ASSIGNED TASK: The task calls for each line of the records below in which the word "depth" appears.

Collected data:
___
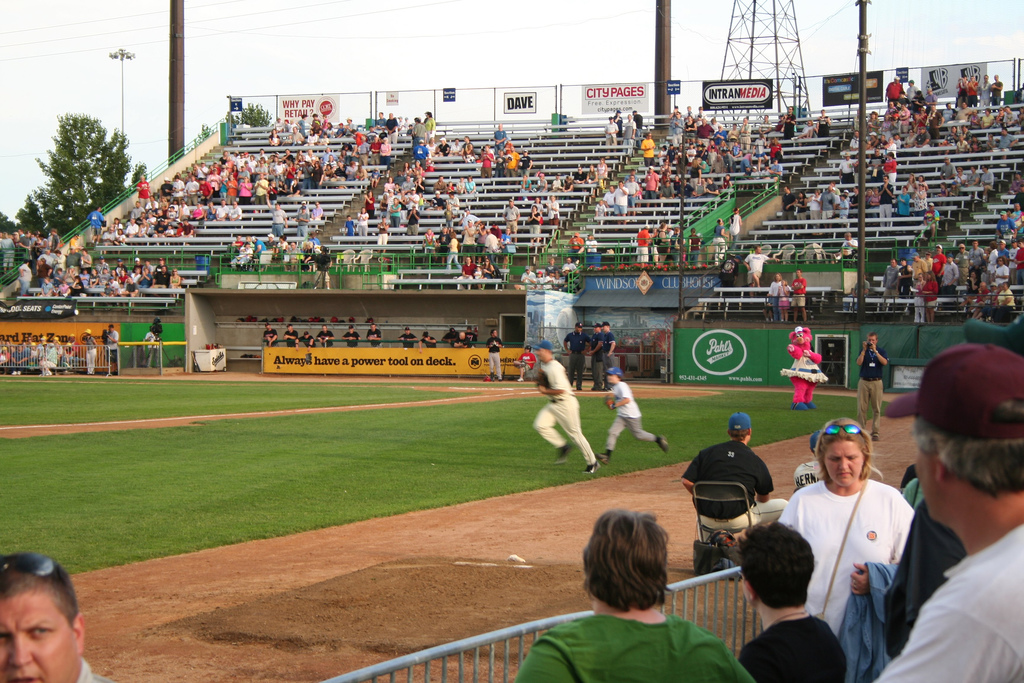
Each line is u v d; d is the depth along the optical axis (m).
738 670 2.97
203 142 54.38
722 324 33.91
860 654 4.34
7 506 11.29
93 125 73.75
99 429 19.08
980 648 1.94
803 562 3.46
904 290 32.16
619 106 51.06
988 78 44.50
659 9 51.97
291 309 42.97
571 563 8.64
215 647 6.26
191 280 43.56
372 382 35.78
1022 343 2.27
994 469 1.99
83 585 7.94
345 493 12.33
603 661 2.87
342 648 6.22
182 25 55.84
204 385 33.62
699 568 7.66
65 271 45.38
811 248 35.09
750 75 57.69
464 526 10.44
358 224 44.66
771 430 18.83
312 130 54.31
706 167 44.34
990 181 36.75
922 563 3.25
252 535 9.84
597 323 34.56
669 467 14.82
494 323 40.41
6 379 37.19
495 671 5.73
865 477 4.71
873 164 40.25
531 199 44.88
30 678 2.33
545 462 15.11
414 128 51.00
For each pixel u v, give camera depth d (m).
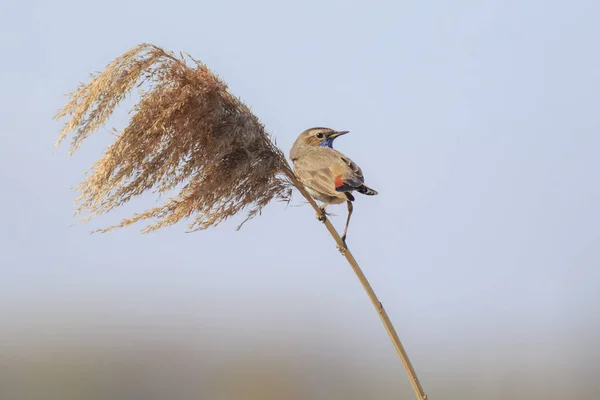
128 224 9.55
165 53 9.21
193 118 9.30
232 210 9.80
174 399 21.72
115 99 8.91
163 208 9.59
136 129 9.11
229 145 9.46
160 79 9.24
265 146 9.95
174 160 9.31
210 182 9.61
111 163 9.04
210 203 9.66
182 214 9.59
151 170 9.30
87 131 8.91
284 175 10.12
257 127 9.78
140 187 9.30
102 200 9.20
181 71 9.32
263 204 9.93
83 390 22.20
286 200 10.09
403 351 9.81
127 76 8.95
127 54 8.99
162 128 9.10
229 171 9.74
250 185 9.83
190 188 9.58
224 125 9.51
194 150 9.47
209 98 9.41
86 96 8.83
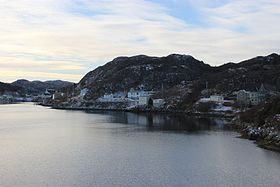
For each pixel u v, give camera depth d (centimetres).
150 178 6103
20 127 14625
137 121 17738
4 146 9431
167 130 13325
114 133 12456
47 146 9431
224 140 10331
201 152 8425
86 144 9794
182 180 5981
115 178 6109
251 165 6981
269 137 9462
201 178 6094
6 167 6906
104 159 7669
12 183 5834
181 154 8219
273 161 7294
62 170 6662
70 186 5678
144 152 8494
___
TASK SOLUTION:
Each line is u v d; d is the depth along the optical axis (m).
For each pixel u v, give camera depth d (m).
For each pixel u v, give camera depth d (centimetres).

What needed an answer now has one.